Friday, October 3, 2014

Cover crops should play an important role in high calorie gardening

I tend to thing organic when I defined high calorie gardening. So cover crops play an important role in this concept. It is also an area not very well understood by many people thinking about growing their own food but with little experience. So here is some information to get you stated. So be sure to check out the roller/crimper at the end of this blog. Earth tools is the only one I know of who is making a garden sized unit. This goes very well with the jab planters and manual transplanters I blogged about before. I still have to work out collecting cover crop seeds. I am working on that and hope to address it in another blog. So far it looks like the largest seed crop you may be growing if you are not growing grains is your cover crop seeds.

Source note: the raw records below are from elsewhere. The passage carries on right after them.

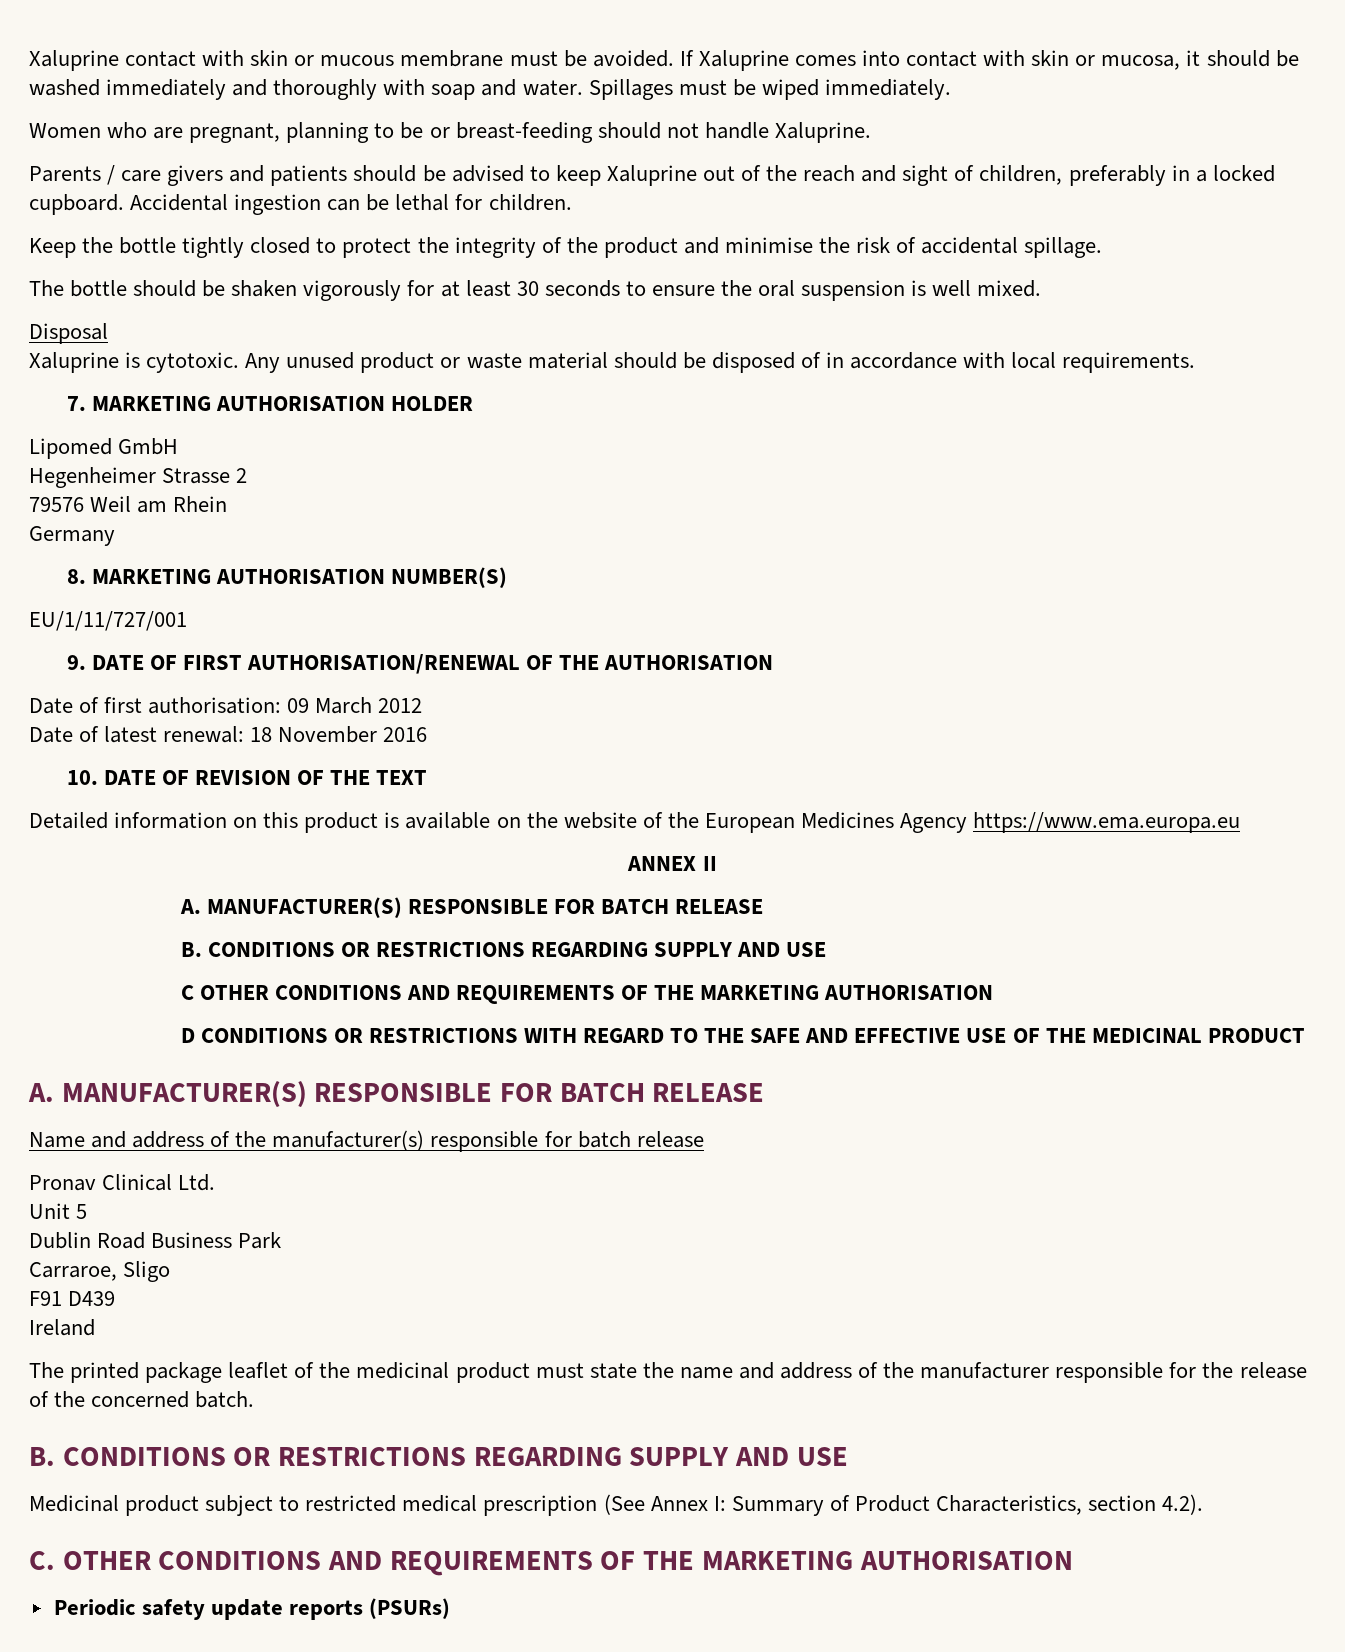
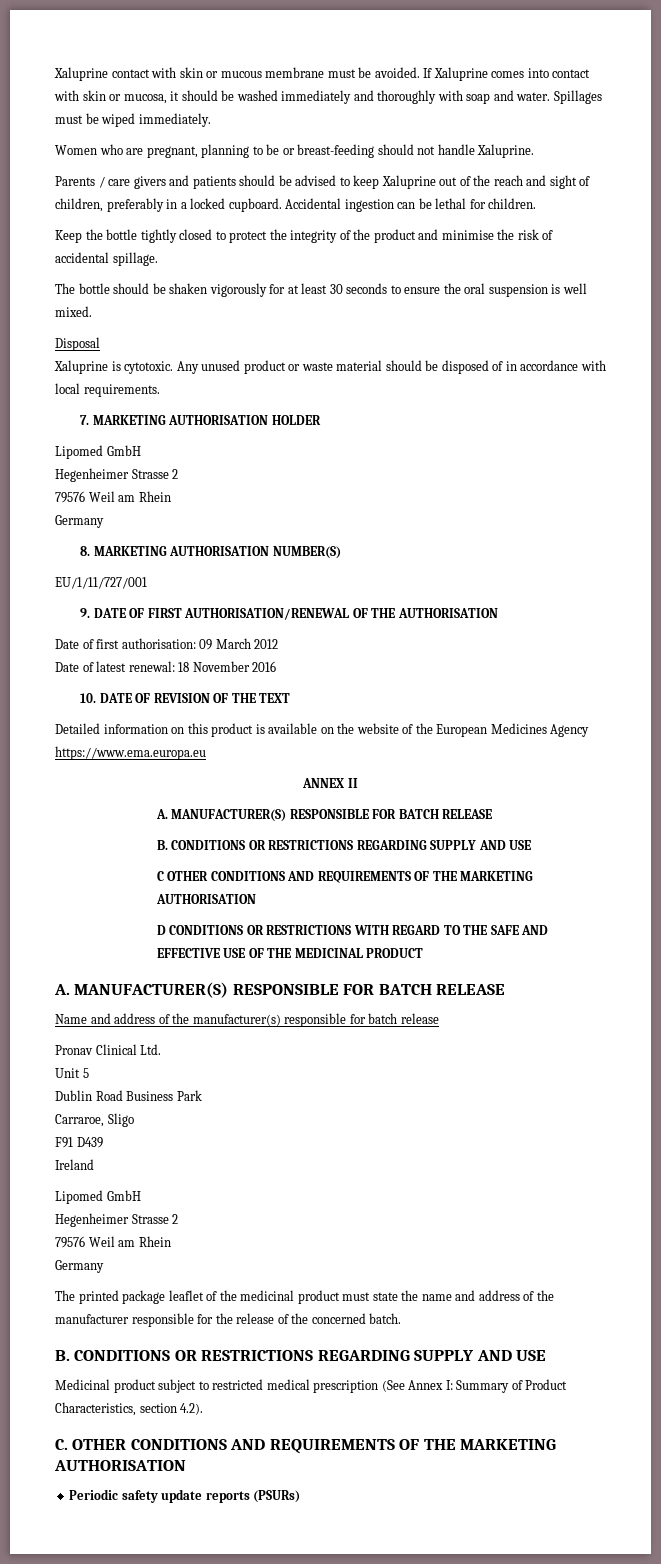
(95, 1327) none -> [55,1190,141,1204] [55,1213,179,1227] [55,1236,171,1248] [55,1260,104,1273] // Lipomed GmbH // Hegenheimer Strasse 2 // 79576 Weil am Rhein // Germany

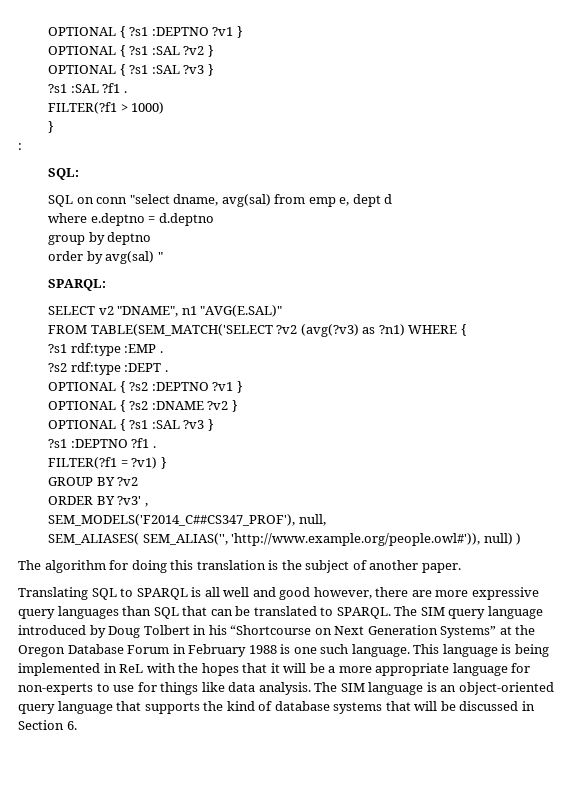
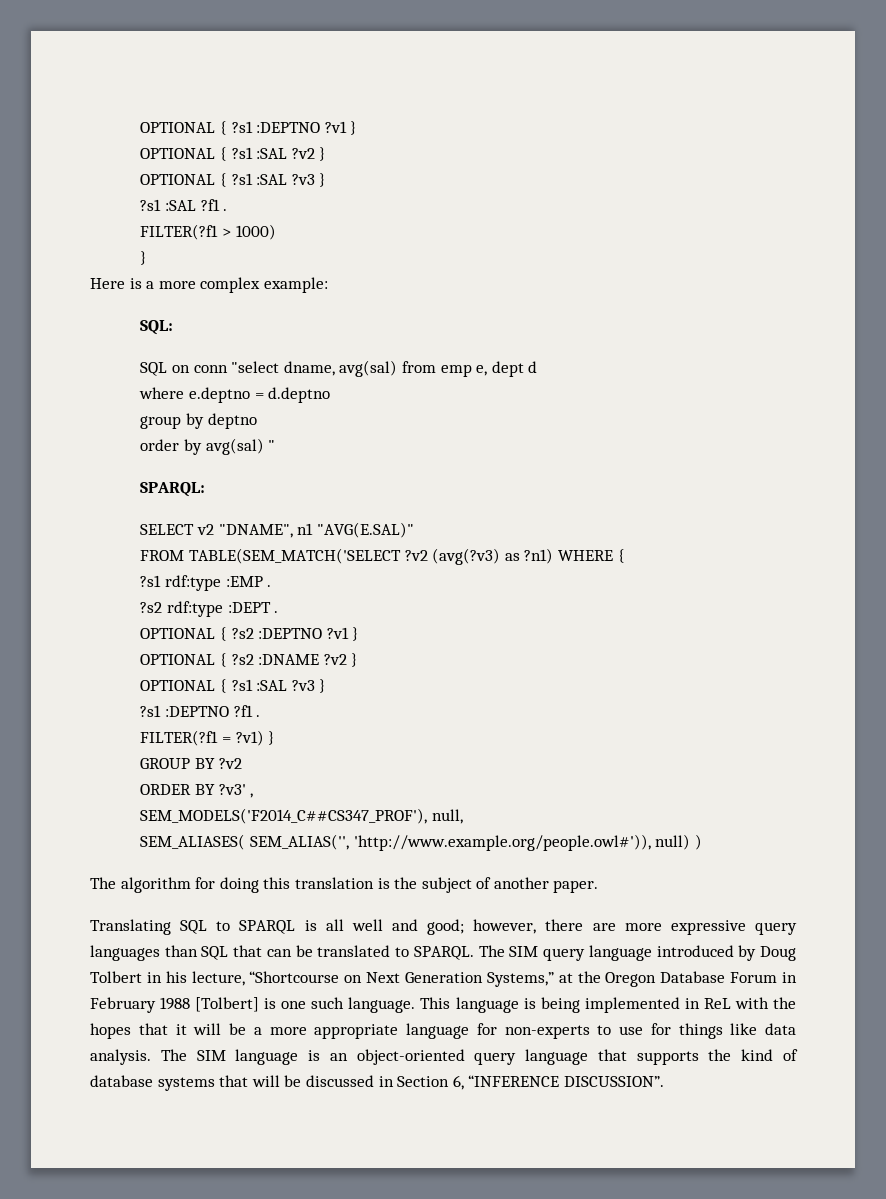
[18,143,22,150] : -> [90,277,328,293] Here is a more complex example:
[279,587,311,600] good -> [427,919,465,935] good;
(227, 630) none -> [191,971,245,986] lecture,
[440,626,497,638] Systems” -> [486,972,554,987] Systems,”
(277, 649) none -> [195,997,260,1012] [Tolbert]
[66,721,77,730] 6. -> [452,1075,664,1090] 6, “INFERENCE DISCUSSION”.

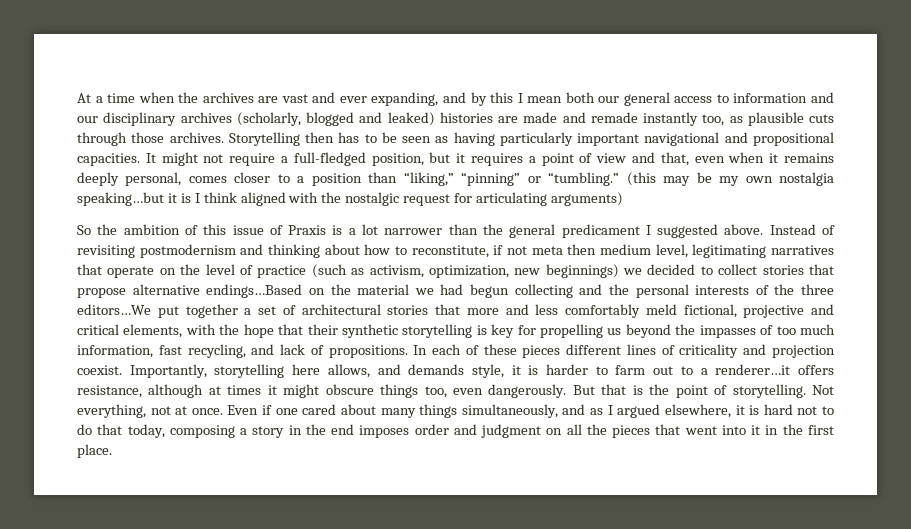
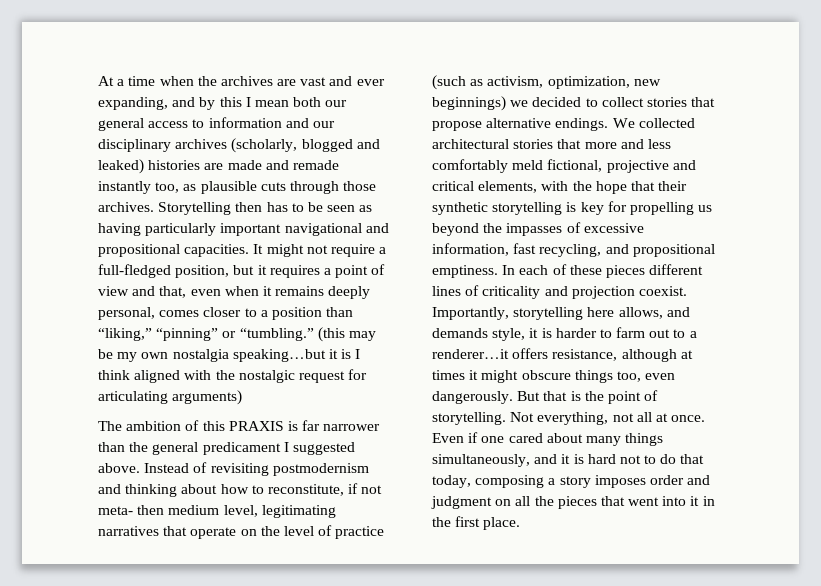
[77,224,118,235] So the -> [98,421,122,431] The
[232,224,379,235] issue of Praxis is a lot -> [228,420,321,431] PRAXIS is far
[531,246,563,255] meta -> [98,506,133,515] meta-
[206,284,834,298] [77,304,296,318] endings…Based on the material we had begun collecting and the personal interests of the three editors…We put together a set of -> [555,118,695,131] endings. We collected
[776,324,836,335] too much -> [583,223,644,233] excessive
[280,344,408,358] lack of propositions. -> [632,244,715,257] [432,265,498,278] propositional emptiness.
(171, 410) none -> [636,412,652,422] all
[590,404,731,418] as I argued elsewhere, -> (558, 459) none
[288,424,355,435] in the end -> (591, 482) none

Enter the Northern Great Plains Research Laboratory's Cover Crop Chart.  This publication replaces depth with breadth, presenting the highlights of 46 cover crop species both pictorially and in the form of a bulleted list.

Cover Crop Species and Descriptions

Cover Crop (340) in Organic Systems March 2014 National Center for Appropriate Technology (NCAT)
California Implementation Guide

No-till Roller/Crimper Plans
One of the key elements of our organic no-till research is a front-mounted cover-crop roller that knocks down a weed-suppressing mat that can be planted through all in one quick pass.


Introduction to cover crop rolling and the VAUSDA crimper roller demonstration project
Manual Crimper-Roller

“Crimp-Rolling a cover crop does NOT work for all types of vegetable crops to be planted into (for example, Lettuces, Greens, Carrots, Radishes, etc. cannot deal with the coarse “mulch” residue, and need a “cleaner” seedbed...such as you would get by flail-mowing the cover crop and working it into the soil), but for crops that it will work with, this tool offers an extremely simple and totally reliable design, and the crimp-rolled method offers the least possible soil disturbance (and therefore most intact soil structure).

The Rodale Institute has been experimenting with designs for transplanters (for vegetable starts) and seed drills to plant through the cover crop mulch/residue.  As far as we can determine, these tools may be cost-effective for the scale of agriculture done with full-size tractors (large acreage fields), but they are NOT cost- or time-effective for the scale of agriculture performed by walk-behind equipment.  Therefore, planting through the residue is best done manually.  The weed suppression and moisture retention the mulch provides (not to mention the addition of organic matter to the soil as it decomposes) more than offset the labor of planting through the residue.”

However, I have already posted two blogs one on Jab planters that should work and another on manual transplanters that should work just fine with this system. With the exception of carrots which I will later blog about because of their storage ability, most high calorie crops can grow in crimped cover crops.

Some unusual plants for use as a cover crop

Burdock is a biannual plant meaning it will only seed in the second year. It produces a deep taproot that can bring up nutrients from deep down. This large taproot is needed so burdock can over winter. Late emerging seedlings will not grow large enough to produce the root reserves necessary for overwintering.
To kill second year burdock simply mow it down after flower stalk forms or harvest the flower stalks for eating.